On the network today, Gill Hitchcock reviews on a funding threat to a distinctive mental well being programme that aims to get sufferers back to operate.


And Roger Kline meets Delilah Hesling, appointed as the country’s 1st patient safety ombudswoman, who says:



The factor that drives me to stand up so strongly for sufferers and workers is the memory of my own personalized painful experiences. The shocking realisation of how bad a culture can get in a caring organisation gave me two possibilities. I could avert my gaze and depart or consider to be portion of altering things. I stayed.



Delilah Hesling
Delilah Hesling sees herself as ‘someone who speaks truth to energy and whose loyalty is very first and foremost to [her] patients in partnership’.
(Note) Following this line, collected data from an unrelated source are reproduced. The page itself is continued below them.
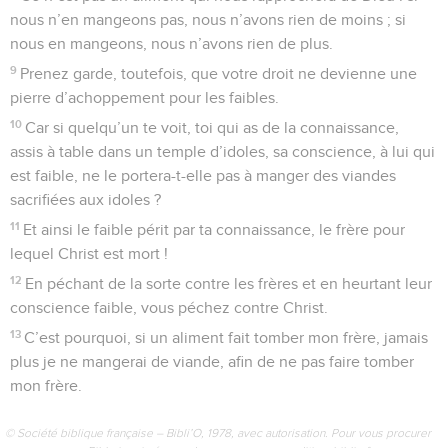
nous n’en mangeons pas, nous n’avons rien de moins ; si
nous en mangeons, nous n’avons rien de plus.
9
Prenez garde, toutefois, que votre droit ne devienne une
pierre d’achoppement pour les faibles.
10
Car si quelqu’un te voit, toi qui as de la connaissance,
assis à table dans un temple d’idoles, sa conscience, à lui qui
est faible, ne le portera-t-elle pas à manger des viandes
sacrifiées aux idoles ?
11
Et ainsi le faible périt par ta connaissance, le frère pour
lequel Christ est mort !
12
En péchant de la sorte contre les frères et en heurtant leur
conscience faible, vous péchez contre Christ.
13
C’est pourquoi, si un aliment fait tomber mon frère, jamais
plus je ne mangerai de viande, afin de ne pas faire tomber
mon frère.
© Société biblique française – Bibli’O, 1978, avec autorisation. Pour vous procurer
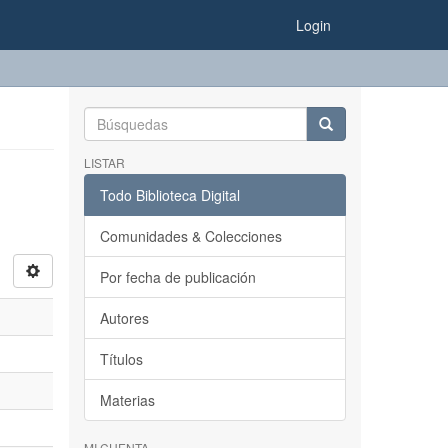
Login
LISTAR
Todo Biblioteca Digital
Comunidades & Colecciones
Por fecha de publicación
Autores
Títulos
Materias
MI CUENTA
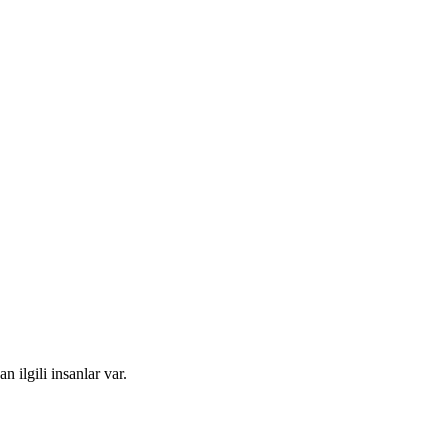
 ilgili insanlar var.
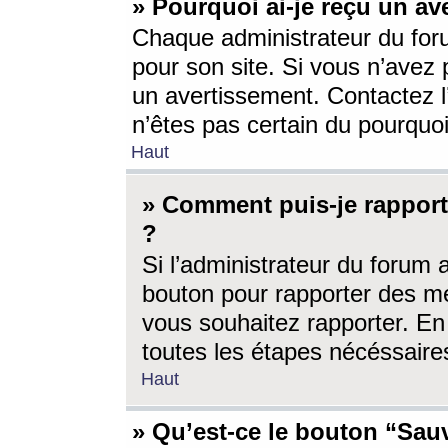
» Pourquoi ai-je reçu un av
Chaque administrateur du for
pour son site. Si vous n’avez
un avertissement. Contactez l
n’êtes pas certain du pourquo
Haut
» Comment puis-je rappor
?
Si l’administrateur du forum 
bouton pour rapporter des 
vous souhaitez rapporter. En 
toutes les étapes nécéssaire
Haut
» Qu’est-ce le bouton “Sauv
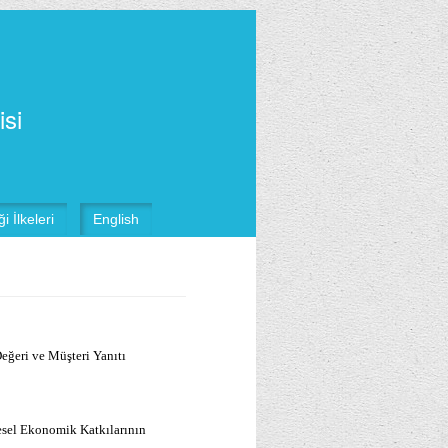
isi
i İlkeleri
English
eğeri ve Müşteri Yanıtı
esel Ekonomik Katkılarının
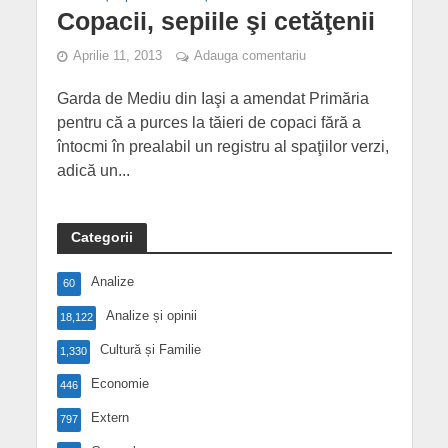
Copacii, sepiile şi cetăţenii
Aprilie 11, 2013
Adauga comentariu
Garda de Mediu din Iaşi a amendat Primăria
pentru că a purces la tăieri de copaci fără a
întocmi în prealabil un registru al spaţiilor verzi,
adică un...
Categorii
Analize
60
Analize și opinii
18,122
Cultură și Familie
1,330
Economie
446
Extern
797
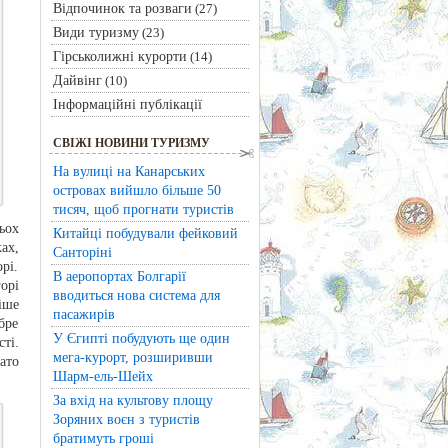
Відпочинок та розваги
(27)
Види туризму
(23)
Гірськолижні курорти
(14)
Дайвінг
(10)
Інформаційні публікації
СВІЖІ НОВИНИ ТУРИЗМУ
На вулиці на Канарських
островах вийшло більше 50
тисяч, щоб прогнати туристів
ьох
Китайці побудували фейковий
ах,
Санторіні
рі.
В аеропортах Болгарії
орі
вводиться нова система для
іше
пасажирів
бре
У Єгипті побудують ще один
ті.
мега-курорт, розширивши
ато
Шарм-ель-Шейх
За вхід на культову площу
Зоряних воєн з туристів
братимуть гроші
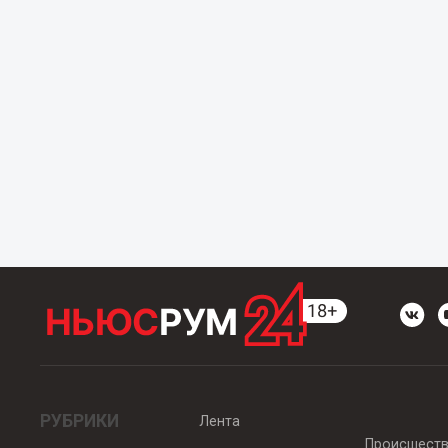
РУБРИКИ
Лента
Происшест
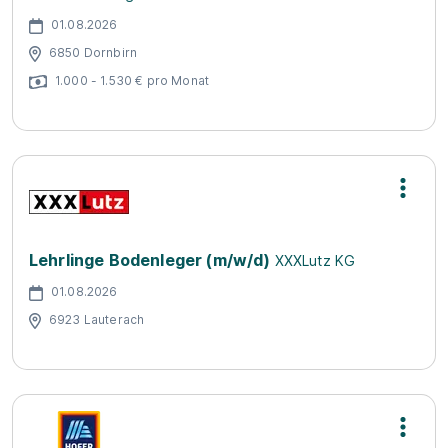
01.08.2026
6850 Dornbirn
1.000 - 1.530 € pro Monat
Lehrlinge Bodenleger (m/w/d)
XXXLutz KG
01.08.2026
6923 Lauterach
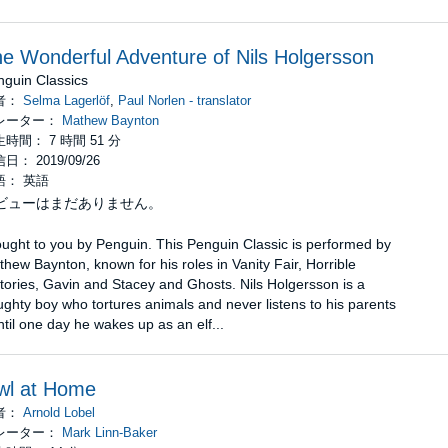
e Wonderful Adventure of Nils Holgersson
nguin Classics
者：
Selma Lagerlöf
,
Paul Norlen - translator
レーター：
Mathew Baynton
時間： 7 時間 51 分
日： 2019/09/26
語： 英語
ビューはまだありません。
ught to you by Penguin. This Penguin Classic is performed by
hew Baynton, known for his roles in Vanity Fair, Horrible
tories, Gavin and Stacey and Ghosts. Nils Holgersson is a
ghty boy who tortures animals and never listens to his parents
ntil one day he wakes up as an elf...
wl at Home
者：
Arnold Lobel
レーター：
Mark Linn-Baker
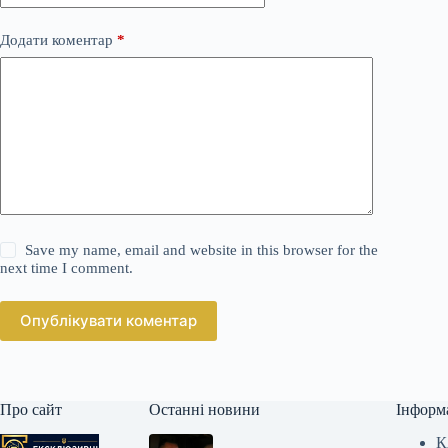
Додати коментар
*
Save my name, email and website in this browser for the
next time I comment.
Опублікувати коментар
Про сайт
Останні новини
Інформ
К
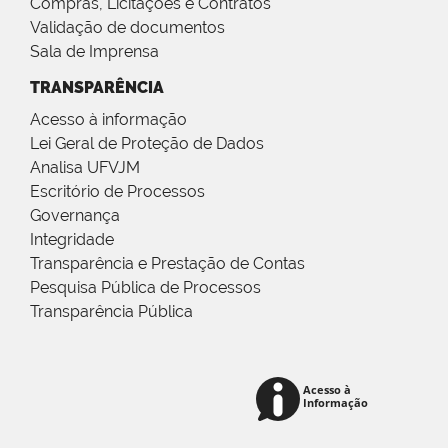
Compras, Licitações e Contratos
Validação de documentos
Sala de Imprensa
TRANSPARÊNCIA
Acesso à informação
Lei Geral de Proteção de Dados
Analisa UFVJM
Escritório de Processos
Governança
Integridade
Transparência e Prestação de Contas
Pesquisa Pública de Processos
Transparência Pública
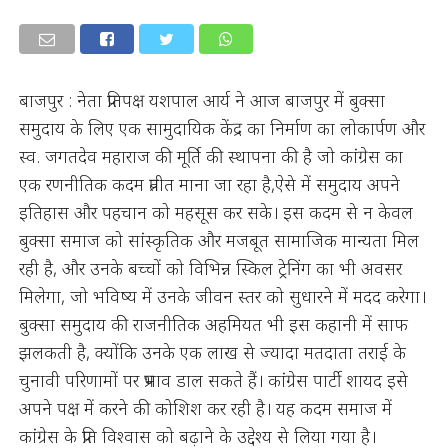
बाजपुर : नेता प्रतिपक्ष यशपाल आर्य ने आज बाजपुर में बुक्सा
समुदाय के लिए एक सामुदायिक केंद्र का निर्माण का लोकार्पण और
स्व. जगतदेव महाराज की मूर्ति की स्थापना की है जो कांग्रेस का
एक रणनीतिक कदम प्रतीत माना जा रहा है,ऐसे में समुदाय अपने
इतिहास और पहचान को महसूस कर सके। इस कदम से न केवल
बुक्सा समाज को सांस्कृतिक और मजबूत सामाजिक मान्यता मिल
रही है, और उनके बच्चों को विभिन्न स्किल ट्रेनिंग का भी अवसर
मिलेगा, जो भविष्य में उनके जीवन स्तर को सुधारने में मदद करेगा।
बुक्सा समुदाय की राजनीतिक अहमियत भी इस कहानी में साफ
झलकती है, क्योंकि उनके एक लाख से ज्यादा मतदाता तराई के
चुनावी परिणामों पर प्रभाव डाल सकते हैं। कांग्रेस पार्टी शायद इसे
अपने पक्ष में करने की कोशिश कर रही है। यह कदम समाज में
कांग्रेस के प्रति विश्वास को बढ़ाने के उद्देश्य से लिया गया है।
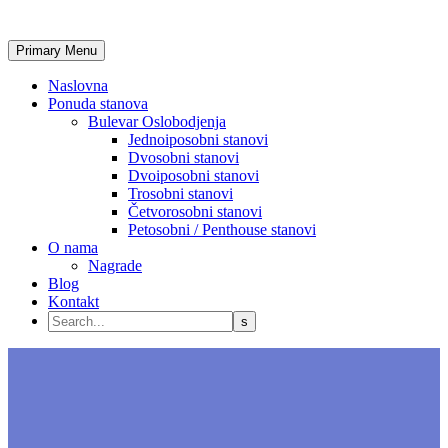
Primary Menu
Naslovna
Ponuda stanova
Bulevar Oslobodjenja
Jednoiposobni stanovi
Dvosobni stanovi
Dvoiposobni stanovi
Trosobni stanovi
Četvorosobni stanovi
Petosobni / Penthouse stanovi
O nama
Nagrade
Blog
Kontakt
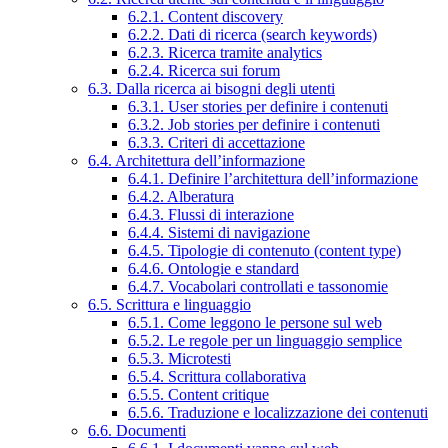
6.2.1. Content discovery
6.2.2. Dati di ricerca (search keywords)
6.2.3. Ricerca tramite analytics
6.2.4. Ricerca sui forum
6.3. Dalla ricerca ai bisogni degli utenti
6.3.1. User stories per definire i contenuti
6.3.2. Job stories per definire i contenuti
6.3.3. Criteri di accettazione
6.4. Architettura dell’informazione
6.4.1. Definire l’architettura dell’informazione
6.4.2. Alberatura
6.4.3. Flussi di interazione
6.4.4. Sistemi di navigazione
6.4.5. Tipologie di contenuto (content type)
6.4.6. Ontologie e standard
6.4.7. Vocabolari controllati e tassonomie
6.5. Scrittura e linguaggio
6.5.1. Come leggono le persone sul web
6.5.2. Le regole per un linguaggio semplice
6.5.3. Microtesti
6.5.4. Scrittura collaborativa
6.5.5. Content critique
6.5.6. Traduzione e localizzazione dei contenuti
6.6. Documenti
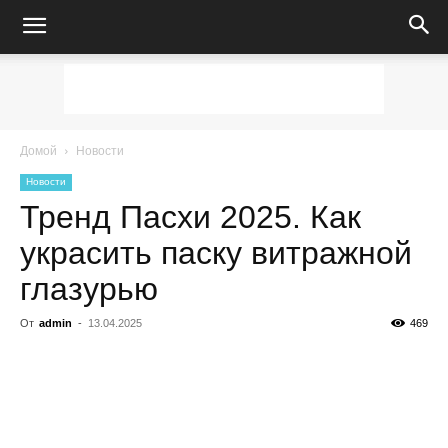
Домой
Новости
Новости
Тренд Пасхи 2025. Как
украсить паску витражной
глазурью
От
admin
-
13.04.2025
469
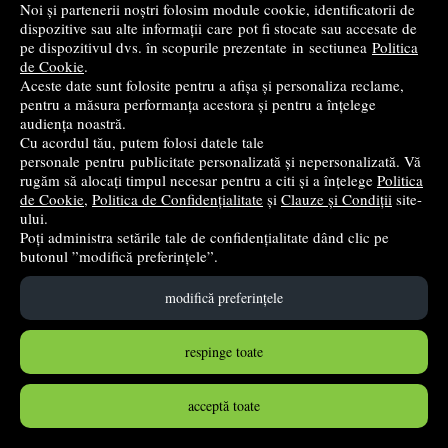
Noi și partenerii noștri folosim module cookie, identificatorii de
dispozitive sau alte informații care pot fi stocate sau accesate de
pe dispozitivul dvs. în scopurile prezentate in sectiunea
Politica
de Cookie
.
Tus pentru stampila automata/de cauciuc fara ulei
Aceste date sunt folosite pentru a afișa și personaliza reclame,
Office Products. 30 ml, albastru
pentru a măsura performanța acestora și pentru a înțelege
audiența noastră.
Office Products
Cu acordul tău, putem folosi datele tale
2
lei
,73
personale pentru publicitate personalizată și nepersonalizată. Vă
rugăm să alocați timpul necesar pentru a citi și a înțelege
Politica
de Cookie
,
Politica de Confidențialitate
și
Clauze și Condiții
site-
ului.
în stoc
Poți administra setările tale de confidențialitate dând clic pe
butonul ”modifică preferințele”.
Cumpără
modifică preferințele
respinge toate
acceptă toate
Suzi Gage blogs for the Guardian about how minimal alcohol pricing might reduce well being inequalities, whilst Polly Toynbee, writing for Comment is totally free, asks why the government will not let a new process to prevent the birth of young children with incurable genetic diseases.


Elsewhere, Isabel Hardman blogs for the Spectator about what Ed Miliband unveiled about Labour’s NHS policy in his Hugo Younger lecture Geordan Shannon writes for the Conversation web site about the wellness influence of climate modify and Martin Bromiley writes for the Wellness Foundation blog on patient safety.


That’s all for nowadays, we’ll be back tomorrow with our digest of the day’s healthcare news.